La tecnica dell’accostamento di opere di autori e periodi storici diversi possiede a volte un carattere rivelatorio ma al tempo stesso anche fortemente arbitrario, quando non addirittura deliberatamente antistorico. Il tratto di storia che tale tecnica illumina risulta così di sovente oscurato dall’ombra di discutibilità e di “sospetto” che essa stessa proietta.

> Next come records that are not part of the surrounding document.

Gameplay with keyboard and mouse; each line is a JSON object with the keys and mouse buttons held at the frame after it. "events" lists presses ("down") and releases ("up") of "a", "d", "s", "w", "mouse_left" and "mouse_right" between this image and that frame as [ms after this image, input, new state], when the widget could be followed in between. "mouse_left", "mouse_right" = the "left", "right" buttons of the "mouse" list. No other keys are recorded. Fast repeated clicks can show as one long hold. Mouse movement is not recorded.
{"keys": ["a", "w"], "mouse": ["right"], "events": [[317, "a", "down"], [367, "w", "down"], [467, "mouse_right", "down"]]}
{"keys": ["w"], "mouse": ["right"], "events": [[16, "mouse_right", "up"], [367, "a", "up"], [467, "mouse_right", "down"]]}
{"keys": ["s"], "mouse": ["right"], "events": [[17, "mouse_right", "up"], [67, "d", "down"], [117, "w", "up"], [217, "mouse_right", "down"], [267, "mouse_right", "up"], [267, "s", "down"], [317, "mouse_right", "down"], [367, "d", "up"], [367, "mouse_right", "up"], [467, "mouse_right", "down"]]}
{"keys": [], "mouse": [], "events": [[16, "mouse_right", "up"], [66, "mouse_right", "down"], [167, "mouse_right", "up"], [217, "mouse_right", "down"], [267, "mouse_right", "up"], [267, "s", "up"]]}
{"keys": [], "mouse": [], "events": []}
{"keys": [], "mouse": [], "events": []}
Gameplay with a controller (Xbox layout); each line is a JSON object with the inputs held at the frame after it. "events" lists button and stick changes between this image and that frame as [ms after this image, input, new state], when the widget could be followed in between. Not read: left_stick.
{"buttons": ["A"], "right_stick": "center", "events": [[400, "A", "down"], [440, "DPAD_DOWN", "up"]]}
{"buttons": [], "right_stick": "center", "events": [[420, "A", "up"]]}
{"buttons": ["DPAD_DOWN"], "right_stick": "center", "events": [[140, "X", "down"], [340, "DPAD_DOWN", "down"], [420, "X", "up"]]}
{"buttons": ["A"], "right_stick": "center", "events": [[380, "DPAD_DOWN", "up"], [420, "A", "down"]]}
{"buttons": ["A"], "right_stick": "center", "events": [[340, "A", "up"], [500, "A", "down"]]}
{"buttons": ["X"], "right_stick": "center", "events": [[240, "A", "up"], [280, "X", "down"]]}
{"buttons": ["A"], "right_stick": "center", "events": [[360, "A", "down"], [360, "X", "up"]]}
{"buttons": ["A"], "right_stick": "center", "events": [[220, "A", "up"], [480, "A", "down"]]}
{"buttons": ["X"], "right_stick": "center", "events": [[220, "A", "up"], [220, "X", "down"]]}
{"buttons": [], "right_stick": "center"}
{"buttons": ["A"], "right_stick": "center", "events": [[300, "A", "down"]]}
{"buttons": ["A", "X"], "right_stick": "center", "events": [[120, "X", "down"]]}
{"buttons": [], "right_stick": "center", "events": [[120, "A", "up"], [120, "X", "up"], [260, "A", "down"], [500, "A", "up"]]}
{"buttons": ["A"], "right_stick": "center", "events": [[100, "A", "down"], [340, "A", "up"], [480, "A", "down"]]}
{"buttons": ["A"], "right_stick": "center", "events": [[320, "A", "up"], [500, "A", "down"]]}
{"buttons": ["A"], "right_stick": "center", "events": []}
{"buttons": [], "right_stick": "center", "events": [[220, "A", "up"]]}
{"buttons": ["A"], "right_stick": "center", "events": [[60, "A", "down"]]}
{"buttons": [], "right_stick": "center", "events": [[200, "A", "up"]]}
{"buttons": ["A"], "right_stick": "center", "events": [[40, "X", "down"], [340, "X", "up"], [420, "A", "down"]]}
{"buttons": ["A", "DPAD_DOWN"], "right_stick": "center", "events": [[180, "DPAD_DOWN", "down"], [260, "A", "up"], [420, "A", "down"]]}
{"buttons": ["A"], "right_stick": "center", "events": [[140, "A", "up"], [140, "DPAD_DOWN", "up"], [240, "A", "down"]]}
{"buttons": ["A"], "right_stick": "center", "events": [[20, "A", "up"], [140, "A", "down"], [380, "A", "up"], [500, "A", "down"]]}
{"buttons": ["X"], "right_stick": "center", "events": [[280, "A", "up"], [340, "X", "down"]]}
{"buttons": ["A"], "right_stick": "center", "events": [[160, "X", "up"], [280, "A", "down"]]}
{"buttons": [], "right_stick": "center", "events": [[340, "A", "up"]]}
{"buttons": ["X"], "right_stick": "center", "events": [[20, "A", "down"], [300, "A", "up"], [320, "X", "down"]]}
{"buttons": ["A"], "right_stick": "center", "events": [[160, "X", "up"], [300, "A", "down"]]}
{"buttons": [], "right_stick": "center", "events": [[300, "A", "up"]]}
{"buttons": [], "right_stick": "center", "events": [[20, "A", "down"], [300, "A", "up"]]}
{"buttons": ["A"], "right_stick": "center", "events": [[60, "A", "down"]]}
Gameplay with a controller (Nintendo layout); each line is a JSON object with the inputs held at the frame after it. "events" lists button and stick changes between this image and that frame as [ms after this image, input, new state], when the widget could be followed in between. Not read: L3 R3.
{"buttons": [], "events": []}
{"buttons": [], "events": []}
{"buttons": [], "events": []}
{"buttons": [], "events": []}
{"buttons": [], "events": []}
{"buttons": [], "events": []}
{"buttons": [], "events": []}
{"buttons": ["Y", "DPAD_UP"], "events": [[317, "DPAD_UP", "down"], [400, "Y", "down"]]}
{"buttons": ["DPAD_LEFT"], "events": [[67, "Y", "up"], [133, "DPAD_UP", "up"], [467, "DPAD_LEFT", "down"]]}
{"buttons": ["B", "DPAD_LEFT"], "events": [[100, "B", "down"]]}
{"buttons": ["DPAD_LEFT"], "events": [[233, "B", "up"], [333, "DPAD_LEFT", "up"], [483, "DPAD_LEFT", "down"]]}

È a partire dalla piena coscienza dei rischi che corre, dunque, che la presente mostra fa proprio il metodo comparativo. Ma con una precisa avvertenza: paralleli e confronti qui presentati, ben lungi dal voler dimostrare la «decadenza del gusto attuale», cercano piuttosto di mettere in luce aspetti degli edifici milanesi compresi tra gli anni ’50 e ’70 e tra gli anni ’80 e la metà del primo decennio del XXI secolo che altrimenti, se analizzati separatamente, sarebbero probabilmente destinati a sfuggire.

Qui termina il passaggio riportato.